Kohima: Myths and stories define human society. They act as an operating system for the mind, justifying everything from property rights to social roles. Author Devdutt Pattanaik argues that these cultural fantasies are essential, stating, "Culture is based on tools and tales. Engineers create tools. Poets create tales. Tales justify human action—even genocide."
Political actors frequently manipulate these narratives to serve their own agendas. By enforcing majoritarian ideologies through media, education, and public policy, power brokers dictate what society values and remembers.
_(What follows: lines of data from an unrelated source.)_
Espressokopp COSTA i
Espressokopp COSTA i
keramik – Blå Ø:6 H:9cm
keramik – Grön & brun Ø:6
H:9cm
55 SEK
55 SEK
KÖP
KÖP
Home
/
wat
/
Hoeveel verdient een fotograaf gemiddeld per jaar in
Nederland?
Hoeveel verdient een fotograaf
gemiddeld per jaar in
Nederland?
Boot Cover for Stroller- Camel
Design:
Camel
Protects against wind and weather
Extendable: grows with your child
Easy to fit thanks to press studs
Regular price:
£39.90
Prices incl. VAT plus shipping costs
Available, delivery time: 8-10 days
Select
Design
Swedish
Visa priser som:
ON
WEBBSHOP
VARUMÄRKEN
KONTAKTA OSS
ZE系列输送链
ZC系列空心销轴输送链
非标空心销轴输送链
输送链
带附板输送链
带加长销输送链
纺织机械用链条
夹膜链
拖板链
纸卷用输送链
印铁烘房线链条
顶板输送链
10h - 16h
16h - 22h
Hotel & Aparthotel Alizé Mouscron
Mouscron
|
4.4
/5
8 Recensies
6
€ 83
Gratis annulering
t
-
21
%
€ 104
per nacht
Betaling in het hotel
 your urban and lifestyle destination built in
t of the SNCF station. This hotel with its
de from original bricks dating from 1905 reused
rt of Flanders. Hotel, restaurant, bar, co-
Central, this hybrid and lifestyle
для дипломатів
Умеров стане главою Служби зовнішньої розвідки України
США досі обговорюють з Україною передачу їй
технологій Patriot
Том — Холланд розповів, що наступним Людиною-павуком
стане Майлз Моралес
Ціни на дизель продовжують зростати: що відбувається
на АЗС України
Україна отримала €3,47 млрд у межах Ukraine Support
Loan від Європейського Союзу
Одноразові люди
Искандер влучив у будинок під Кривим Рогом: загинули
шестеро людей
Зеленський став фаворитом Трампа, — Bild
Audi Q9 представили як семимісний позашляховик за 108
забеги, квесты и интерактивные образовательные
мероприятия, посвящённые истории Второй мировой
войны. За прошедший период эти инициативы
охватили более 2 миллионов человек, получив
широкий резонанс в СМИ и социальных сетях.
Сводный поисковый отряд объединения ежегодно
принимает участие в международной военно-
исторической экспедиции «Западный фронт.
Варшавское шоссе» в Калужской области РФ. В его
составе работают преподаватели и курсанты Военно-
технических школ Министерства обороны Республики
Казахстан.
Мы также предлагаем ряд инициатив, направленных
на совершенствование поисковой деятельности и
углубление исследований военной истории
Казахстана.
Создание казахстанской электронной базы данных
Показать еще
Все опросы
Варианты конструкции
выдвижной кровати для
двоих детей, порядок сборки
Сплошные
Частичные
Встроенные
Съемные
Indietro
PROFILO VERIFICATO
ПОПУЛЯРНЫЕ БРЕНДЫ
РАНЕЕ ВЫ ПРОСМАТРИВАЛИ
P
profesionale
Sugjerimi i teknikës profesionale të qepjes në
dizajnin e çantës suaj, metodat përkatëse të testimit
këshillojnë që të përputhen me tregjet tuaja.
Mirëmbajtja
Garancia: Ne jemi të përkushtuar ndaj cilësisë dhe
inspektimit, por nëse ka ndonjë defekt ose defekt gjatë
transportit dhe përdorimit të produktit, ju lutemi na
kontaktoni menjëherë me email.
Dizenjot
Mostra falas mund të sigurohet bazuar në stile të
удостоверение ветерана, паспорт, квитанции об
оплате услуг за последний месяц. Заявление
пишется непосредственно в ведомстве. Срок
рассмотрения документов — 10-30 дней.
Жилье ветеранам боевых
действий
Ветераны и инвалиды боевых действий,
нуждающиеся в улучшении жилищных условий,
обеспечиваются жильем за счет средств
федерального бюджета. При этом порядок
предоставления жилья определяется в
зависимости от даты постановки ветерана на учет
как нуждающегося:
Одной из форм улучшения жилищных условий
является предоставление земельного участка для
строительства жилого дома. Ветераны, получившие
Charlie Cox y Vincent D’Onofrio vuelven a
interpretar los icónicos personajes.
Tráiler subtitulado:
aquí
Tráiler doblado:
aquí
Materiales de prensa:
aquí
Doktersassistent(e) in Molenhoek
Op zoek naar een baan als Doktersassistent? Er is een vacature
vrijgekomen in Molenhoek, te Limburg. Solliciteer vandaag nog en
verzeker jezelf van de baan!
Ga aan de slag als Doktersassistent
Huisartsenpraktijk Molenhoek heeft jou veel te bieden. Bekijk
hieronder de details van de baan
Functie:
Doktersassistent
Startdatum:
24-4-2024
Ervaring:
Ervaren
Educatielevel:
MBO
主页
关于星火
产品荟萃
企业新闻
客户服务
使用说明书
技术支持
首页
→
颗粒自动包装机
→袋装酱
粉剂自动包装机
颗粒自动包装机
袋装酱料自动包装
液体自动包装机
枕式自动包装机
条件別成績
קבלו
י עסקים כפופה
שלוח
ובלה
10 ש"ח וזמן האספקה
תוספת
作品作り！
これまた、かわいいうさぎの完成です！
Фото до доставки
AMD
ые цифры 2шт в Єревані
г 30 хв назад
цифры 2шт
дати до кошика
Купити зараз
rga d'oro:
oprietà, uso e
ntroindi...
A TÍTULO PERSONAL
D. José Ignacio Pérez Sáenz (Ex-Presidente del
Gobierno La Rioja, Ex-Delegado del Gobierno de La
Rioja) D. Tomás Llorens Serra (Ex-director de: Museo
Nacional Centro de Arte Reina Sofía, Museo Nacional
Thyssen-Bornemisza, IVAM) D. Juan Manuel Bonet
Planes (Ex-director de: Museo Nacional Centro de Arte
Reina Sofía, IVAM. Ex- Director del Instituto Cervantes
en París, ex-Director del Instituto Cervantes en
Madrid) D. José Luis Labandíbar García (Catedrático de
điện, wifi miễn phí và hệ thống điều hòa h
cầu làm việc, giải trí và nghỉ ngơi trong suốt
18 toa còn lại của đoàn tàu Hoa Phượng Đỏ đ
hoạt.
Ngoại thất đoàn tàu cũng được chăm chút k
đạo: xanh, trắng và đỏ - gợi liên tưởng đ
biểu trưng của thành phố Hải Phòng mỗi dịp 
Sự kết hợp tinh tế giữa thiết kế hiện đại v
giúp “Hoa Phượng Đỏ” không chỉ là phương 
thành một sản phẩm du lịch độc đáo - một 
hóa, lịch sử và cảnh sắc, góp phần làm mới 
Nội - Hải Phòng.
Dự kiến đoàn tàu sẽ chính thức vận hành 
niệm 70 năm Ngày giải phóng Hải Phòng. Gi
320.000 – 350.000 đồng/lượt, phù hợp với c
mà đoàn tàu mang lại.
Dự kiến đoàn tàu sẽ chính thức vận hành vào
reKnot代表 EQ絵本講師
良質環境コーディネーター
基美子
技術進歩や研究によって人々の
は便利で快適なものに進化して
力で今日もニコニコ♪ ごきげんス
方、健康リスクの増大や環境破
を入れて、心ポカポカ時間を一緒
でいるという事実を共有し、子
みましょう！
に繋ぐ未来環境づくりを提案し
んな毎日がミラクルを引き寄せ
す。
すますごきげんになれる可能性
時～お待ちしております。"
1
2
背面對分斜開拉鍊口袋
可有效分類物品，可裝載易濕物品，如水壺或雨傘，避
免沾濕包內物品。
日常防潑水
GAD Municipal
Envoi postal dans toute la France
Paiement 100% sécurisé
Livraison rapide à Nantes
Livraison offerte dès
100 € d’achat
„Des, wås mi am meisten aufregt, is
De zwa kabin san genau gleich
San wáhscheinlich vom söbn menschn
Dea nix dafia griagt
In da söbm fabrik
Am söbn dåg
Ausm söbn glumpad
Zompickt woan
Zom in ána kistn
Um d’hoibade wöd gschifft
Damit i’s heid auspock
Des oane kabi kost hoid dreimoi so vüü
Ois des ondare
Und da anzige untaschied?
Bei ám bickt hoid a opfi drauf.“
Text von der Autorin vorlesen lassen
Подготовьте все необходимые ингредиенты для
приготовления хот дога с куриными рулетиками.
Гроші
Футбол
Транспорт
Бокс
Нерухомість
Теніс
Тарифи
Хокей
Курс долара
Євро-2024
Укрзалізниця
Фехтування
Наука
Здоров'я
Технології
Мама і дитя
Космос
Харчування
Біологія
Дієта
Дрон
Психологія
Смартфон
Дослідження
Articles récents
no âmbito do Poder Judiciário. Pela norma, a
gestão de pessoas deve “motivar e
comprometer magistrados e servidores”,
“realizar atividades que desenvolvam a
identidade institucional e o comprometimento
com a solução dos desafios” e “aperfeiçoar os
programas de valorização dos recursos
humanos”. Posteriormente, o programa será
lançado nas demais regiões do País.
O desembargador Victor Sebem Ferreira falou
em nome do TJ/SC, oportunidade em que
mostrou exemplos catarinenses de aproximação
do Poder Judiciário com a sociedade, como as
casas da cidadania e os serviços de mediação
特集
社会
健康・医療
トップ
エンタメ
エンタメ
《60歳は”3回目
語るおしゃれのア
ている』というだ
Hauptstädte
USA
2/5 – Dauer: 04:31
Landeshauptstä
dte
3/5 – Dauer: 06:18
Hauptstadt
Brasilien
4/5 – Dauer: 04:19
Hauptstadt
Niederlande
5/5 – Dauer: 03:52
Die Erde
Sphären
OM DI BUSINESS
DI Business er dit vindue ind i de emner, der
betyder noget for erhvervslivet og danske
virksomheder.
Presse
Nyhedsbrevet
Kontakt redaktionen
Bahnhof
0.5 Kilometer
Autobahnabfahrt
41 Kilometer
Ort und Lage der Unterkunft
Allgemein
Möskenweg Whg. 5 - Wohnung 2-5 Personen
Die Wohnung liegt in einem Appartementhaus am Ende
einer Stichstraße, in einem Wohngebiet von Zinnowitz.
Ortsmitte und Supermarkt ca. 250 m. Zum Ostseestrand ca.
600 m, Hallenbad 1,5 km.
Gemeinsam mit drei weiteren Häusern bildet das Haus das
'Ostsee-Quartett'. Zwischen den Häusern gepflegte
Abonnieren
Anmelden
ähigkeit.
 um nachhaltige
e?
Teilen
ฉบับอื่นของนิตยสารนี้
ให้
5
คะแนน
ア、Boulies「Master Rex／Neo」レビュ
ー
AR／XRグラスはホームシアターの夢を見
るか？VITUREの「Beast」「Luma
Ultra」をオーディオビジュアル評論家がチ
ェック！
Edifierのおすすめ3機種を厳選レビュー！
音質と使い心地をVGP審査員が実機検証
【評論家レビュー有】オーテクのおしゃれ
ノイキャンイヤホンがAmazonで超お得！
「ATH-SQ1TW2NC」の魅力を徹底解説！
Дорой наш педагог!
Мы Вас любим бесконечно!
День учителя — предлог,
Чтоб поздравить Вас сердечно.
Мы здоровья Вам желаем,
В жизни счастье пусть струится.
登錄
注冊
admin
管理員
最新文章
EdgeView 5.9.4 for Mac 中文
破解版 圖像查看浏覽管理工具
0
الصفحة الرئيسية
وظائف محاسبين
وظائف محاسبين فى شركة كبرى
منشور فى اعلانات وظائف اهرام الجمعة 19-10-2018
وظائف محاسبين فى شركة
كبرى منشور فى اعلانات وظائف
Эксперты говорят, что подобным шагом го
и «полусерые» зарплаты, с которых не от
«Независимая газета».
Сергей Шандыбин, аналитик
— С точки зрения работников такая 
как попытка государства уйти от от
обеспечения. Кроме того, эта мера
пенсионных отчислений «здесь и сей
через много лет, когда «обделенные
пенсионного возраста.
This top-down control limits critical thinking and forces individuals to inhabit someone else's history.
The recent decision by the Nagaland BJP to celebrate the birth anniversary of Dr. Shyama Prasad Mukherjee illustrates this trend. Mukherjee held no connection to Naga culture, politics, or local history. Critics fear this marks the start of a broader push to normalize alien ideologies. Such actions effectively colonize the mind, gradually erasing indigenous traditions and local heritage.
Resistance requires more than just awareness. It demands a commitment to research and the courage to assert one's own history against the weight of imposed myths. If Nagas fail to reclaim their own narrative, their distinct identity risks total erasure. The future depends on whether people choose to blindly follow these imported stories or actively rewrite their own.